Lawrence Abu Hamdan, Daght Jawi: A Live Audio-Visual Essay, Performance view: Air Pressure, Künstlerhaus Mousonturm, Frankfurt. Courtesy of the artist. Photo: Christian Schuller

Overview

Lawrence Abu Hamdan’s evolving performance Daght Jawi (2021–2022) is presented in a site-specific configuration in the brutalist architecture of Sharjah’s iconic landmark The Flying Saucer on 6 March 2022. Daght Jawi analyses background noise and atmospheres of violence through clustering and evolving ongoing research, initially conducted between May 2020 and May 2021. The artist’s starting point was his own detailed documentation of the sky over Lebanon—the result of filming more than 400 videos of Israeli fighter planes and drones.

The newly extended audio-visual essay brings to life this roaring sky in a chronological order, alongside live audio processing. Abu Hamdan’s atmosphere emerges in multitudinous ways—moving seamlessly from the quotidian to the menacing; the limitless to the contained.

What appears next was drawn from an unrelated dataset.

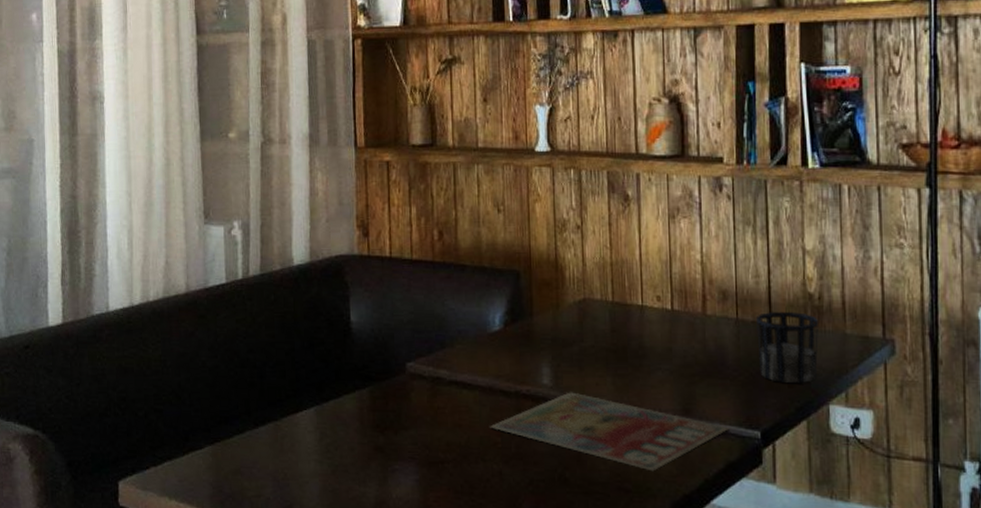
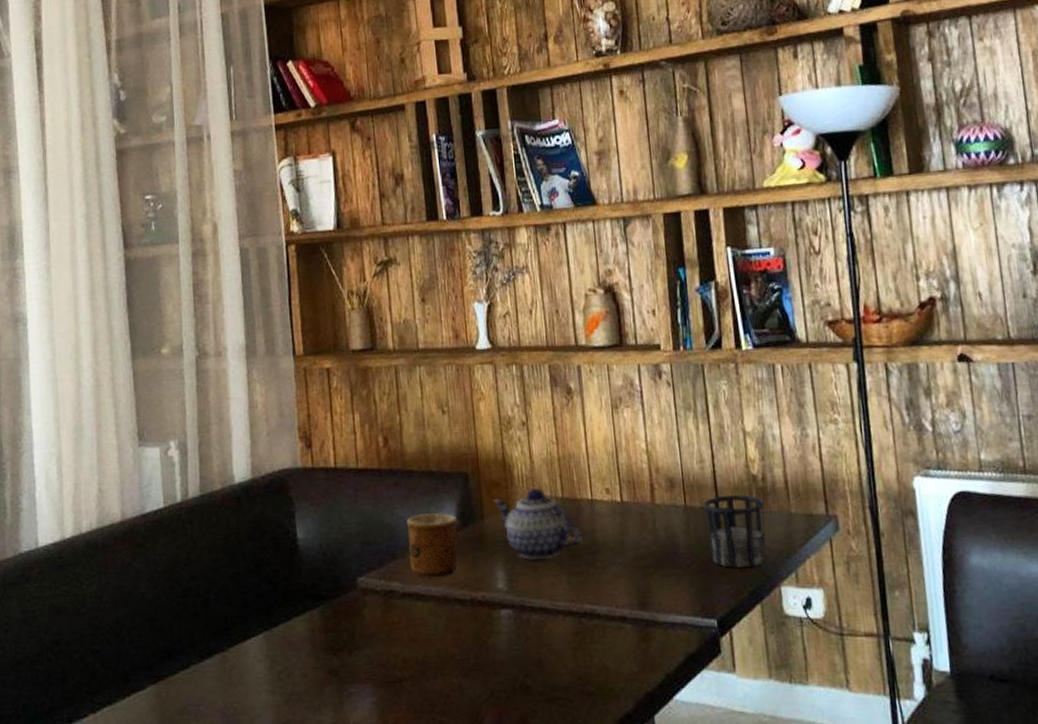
cup: none [456,307,508,369] -> present [406,513,458,578]
magazine: present [489,392,730,472] -> none [445,594,687,671]
teapot: none [543,291,631,360] -> present [493,488,584,560]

Abu Hamdan invokes Brian Eno's thoughts on background music—it should be as ‘ignorable as it is interesting.’ By effectively utilising the unique acoustic and architectural qualities of The Flying Saucer, anchored around its concrete echoing dome, this performance exposes us to a sonic warfare that sits somewhere in the background—a violence that is as ignorable as it is lethal.